I have concluded that the commissioning of the report and the associated spending could not have been properly made by committee resolution.

However, even though the committee may not have had authority to incur this expenditure it seems that Leary and Partners have performed work on the committee’s instructions and may be able to require payment on the basis they honestly and without notice of an irregularity entered into a transaction with a member of the committee (Act, 310). I understand that Leary and Partners were not even informed of the application questioning the validity of the committee resolution or asked to suspend work at the time of the application. This may have resulted in substantial additional costs being incurred.

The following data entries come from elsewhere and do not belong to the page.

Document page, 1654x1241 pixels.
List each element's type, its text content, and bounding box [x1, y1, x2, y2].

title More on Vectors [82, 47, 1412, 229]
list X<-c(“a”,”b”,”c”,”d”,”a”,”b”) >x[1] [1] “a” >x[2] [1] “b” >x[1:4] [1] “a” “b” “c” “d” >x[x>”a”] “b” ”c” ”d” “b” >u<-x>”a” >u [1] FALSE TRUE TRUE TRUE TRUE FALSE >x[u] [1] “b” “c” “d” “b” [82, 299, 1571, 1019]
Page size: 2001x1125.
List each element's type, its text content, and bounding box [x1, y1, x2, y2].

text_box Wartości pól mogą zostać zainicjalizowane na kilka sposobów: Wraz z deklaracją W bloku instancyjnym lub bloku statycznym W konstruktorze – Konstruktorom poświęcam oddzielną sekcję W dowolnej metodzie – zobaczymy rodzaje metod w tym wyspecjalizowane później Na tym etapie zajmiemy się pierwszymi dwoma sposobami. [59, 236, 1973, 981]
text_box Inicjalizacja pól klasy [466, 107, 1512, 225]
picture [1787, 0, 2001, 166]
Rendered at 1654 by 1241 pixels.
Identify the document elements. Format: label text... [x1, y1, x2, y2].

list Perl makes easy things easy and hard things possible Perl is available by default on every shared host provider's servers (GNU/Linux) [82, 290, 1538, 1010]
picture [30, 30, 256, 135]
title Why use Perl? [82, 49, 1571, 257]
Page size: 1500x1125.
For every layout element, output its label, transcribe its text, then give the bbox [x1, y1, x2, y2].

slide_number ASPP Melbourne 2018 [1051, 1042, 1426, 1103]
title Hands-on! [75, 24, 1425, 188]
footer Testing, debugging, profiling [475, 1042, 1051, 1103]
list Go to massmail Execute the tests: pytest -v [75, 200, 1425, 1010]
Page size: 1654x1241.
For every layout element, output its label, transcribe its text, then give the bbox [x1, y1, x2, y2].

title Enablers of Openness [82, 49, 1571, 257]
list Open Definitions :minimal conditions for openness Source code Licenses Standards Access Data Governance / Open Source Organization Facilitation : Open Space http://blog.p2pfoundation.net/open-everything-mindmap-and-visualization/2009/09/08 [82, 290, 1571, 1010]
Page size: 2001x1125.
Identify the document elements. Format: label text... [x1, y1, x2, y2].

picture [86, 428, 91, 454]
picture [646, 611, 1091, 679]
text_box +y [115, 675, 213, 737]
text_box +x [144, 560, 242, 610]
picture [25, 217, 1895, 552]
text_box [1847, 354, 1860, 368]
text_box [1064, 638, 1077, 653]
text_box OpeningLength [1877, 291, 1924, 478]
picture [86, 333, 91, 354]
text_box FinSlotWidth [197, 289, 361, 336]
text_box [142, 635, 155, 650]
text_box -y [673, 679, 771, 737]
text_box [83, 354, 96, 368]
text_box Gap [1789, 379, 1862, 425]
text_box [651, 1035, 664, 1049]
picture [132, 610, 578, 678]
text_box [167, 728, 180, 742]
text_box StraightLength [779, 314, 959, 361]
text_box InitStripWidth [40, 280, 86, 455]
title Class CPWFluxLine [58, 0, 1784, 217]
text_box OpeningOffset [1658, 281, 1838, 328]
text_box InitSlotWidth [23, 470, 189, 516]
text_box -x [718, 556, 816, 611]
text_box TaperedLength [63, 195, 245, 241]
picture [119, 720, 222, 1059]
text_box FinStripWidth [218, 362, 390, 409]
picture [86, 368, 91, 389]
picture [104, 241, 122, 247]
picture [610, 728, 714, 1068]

As a result, owners may find it necessary to approve a special levy to settle any claim for expenses by Leary and Partners. If so, it appears likely that some owners will want the body corporate to seek recompense for this amount from the body corporate manager or individual committee members. This question is not, however, an issue for determination in the present application. It will be for individual owners to seek any independent legal advice they desire and submit any motions proposing the body corporate take a certain course of action.

Order

If an owner or owners had brought an application for a change of lot entitlements then the body corporate would be the respondent to that application. It would be expected that the body corporate would raise a special levy in the amount expected to be necessary to defend that application. The committee could then have spent these funds, up to their relevant limit for spending, to obtain a lot entitlement report for the purpose of defending the application against the body corporate.

However, at the present time, the body corporate has no lot entitlement application to defend. I have concluded that committee members had a conflict of interest in voting to obtain a lot entitlement report and that there were insufficient funds available in the budget for the committee to engage Leary and Partners without owners voting to raise a special levy or reallocate budgeted funds.

In particular, concerns have been raised about whether the body corporate has proposed to spend money from the sinking fund for purposes other than expenditure of a capital/non-recurrent nature and whether the body corporate is properly forecasting likely capital expenditure over a ten year period. I would encourage all owners to consider whether a new sinking fund budget should be adopted to reserve appropriate amounts for future capital/non-recurrent expenditure.

For these reasons, I make the order above.


[1] Refer Bayview Shores, Application 0370-2003, CG Young, 28 November 2003.

[2] Explanatory Notes for SL 2003 No. 263, page 125.

[3] Explanatory Notes for SL 2003 No. 263, page 127.
[4] Refer Lamag Holdings Pty Ltd v Reylan Pty Ltd, Court of Appeal NSW, Handley JA, Sheller JA & Hope AJA, BC9201473, 19 November 1992.